(Task to carry out)
Retype the taxonomy lines in the data below exactly as they appear, from kingdom to common name, for every entry. Leave the pictures out of your answer.

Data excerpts

------------------------------------------------

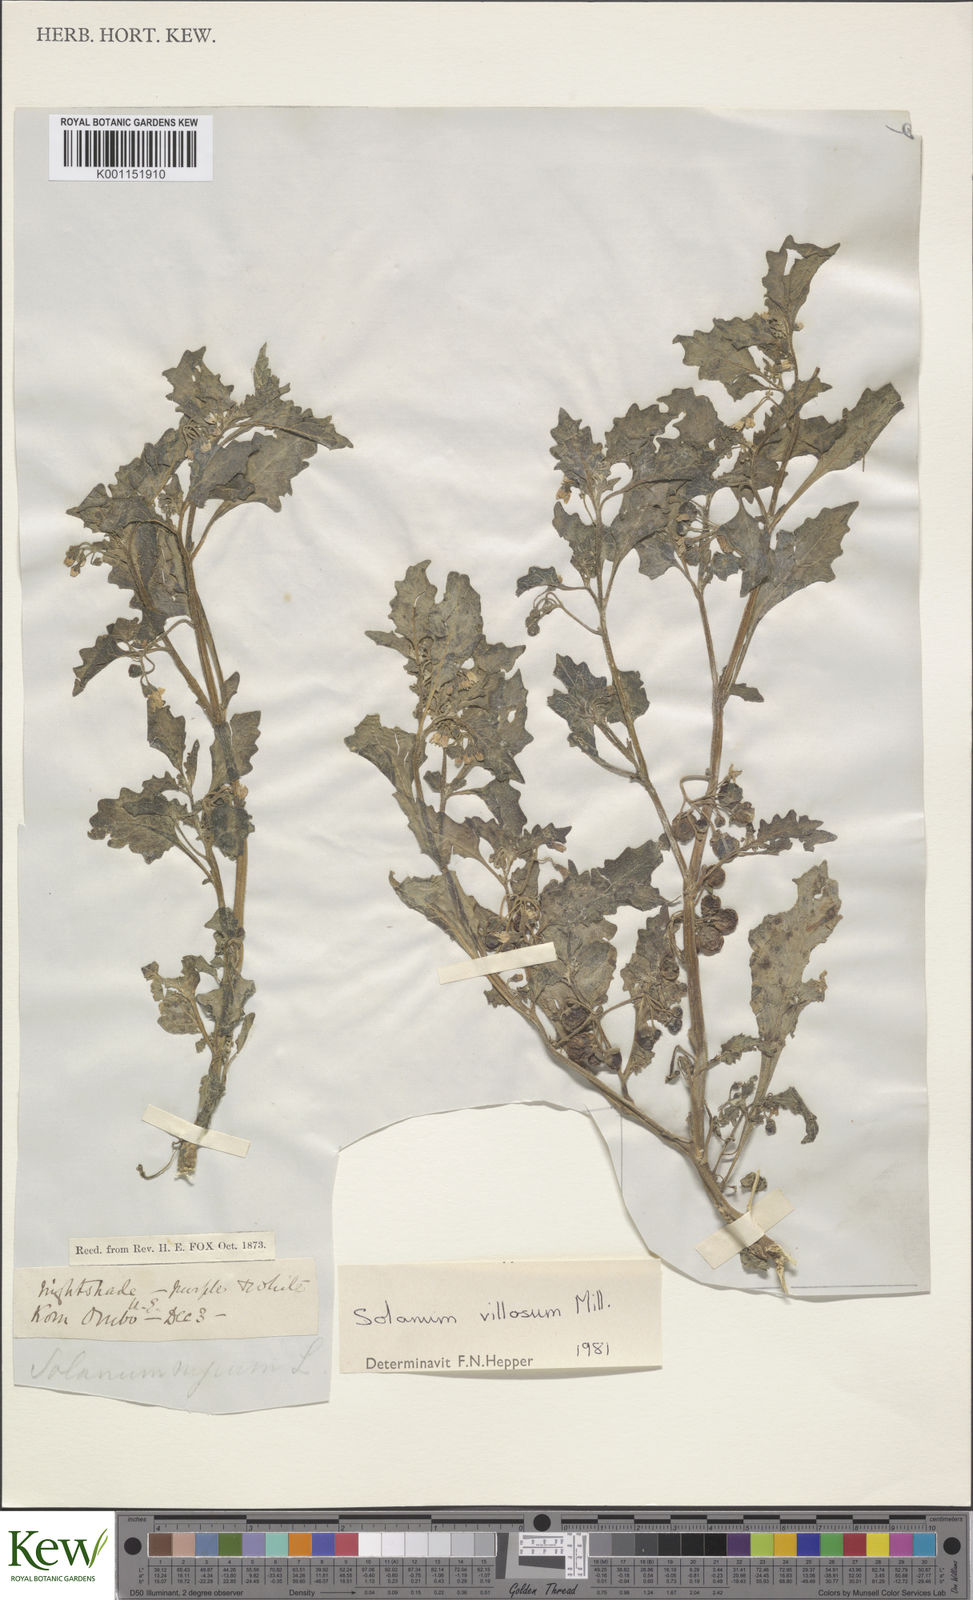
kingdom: Plantae
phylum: Tracheophyta
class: Magnoliopsida
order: Solanales
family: Solanaceae
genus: Solanum
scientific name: Solanum villosum
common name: Red nightshade
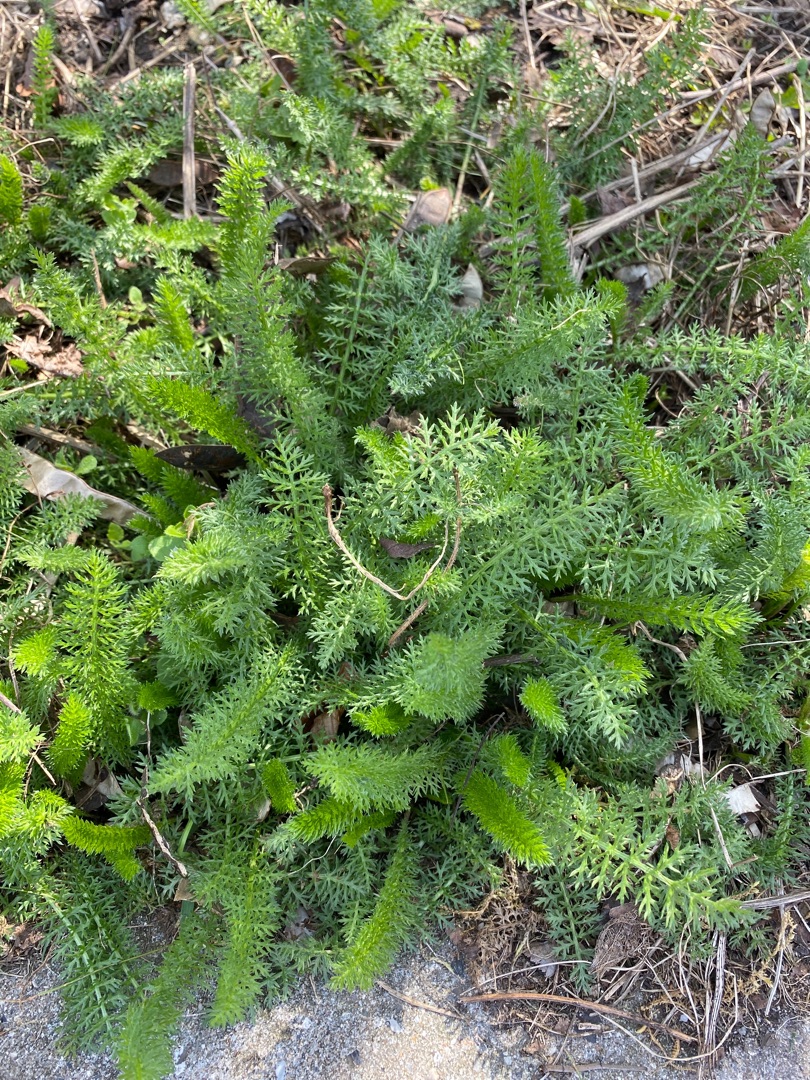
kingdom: Plantae
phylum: Tracheophyta
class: Magnoliopsida
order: Asterales
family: Asteraceae
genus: Achillea
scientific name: Achillea millefolium
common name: Almindelig røllike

------------------------------------------------

(Full output)
kingdom: Plantae
phylum: Tracheophyta
class: Magnoliopsida
order: Solanales
family: Solanaceae
genus: Solanum
scientific name: Solanum villosum
common name: Red nightshade
kingdom: Plantae
phylum: Tracheophyta
class: Magnoliopsida
order: Asterales
family: Asteraceae
genus: Achillea
scientific name: Achillea millefolium
common name: Almindelig røllike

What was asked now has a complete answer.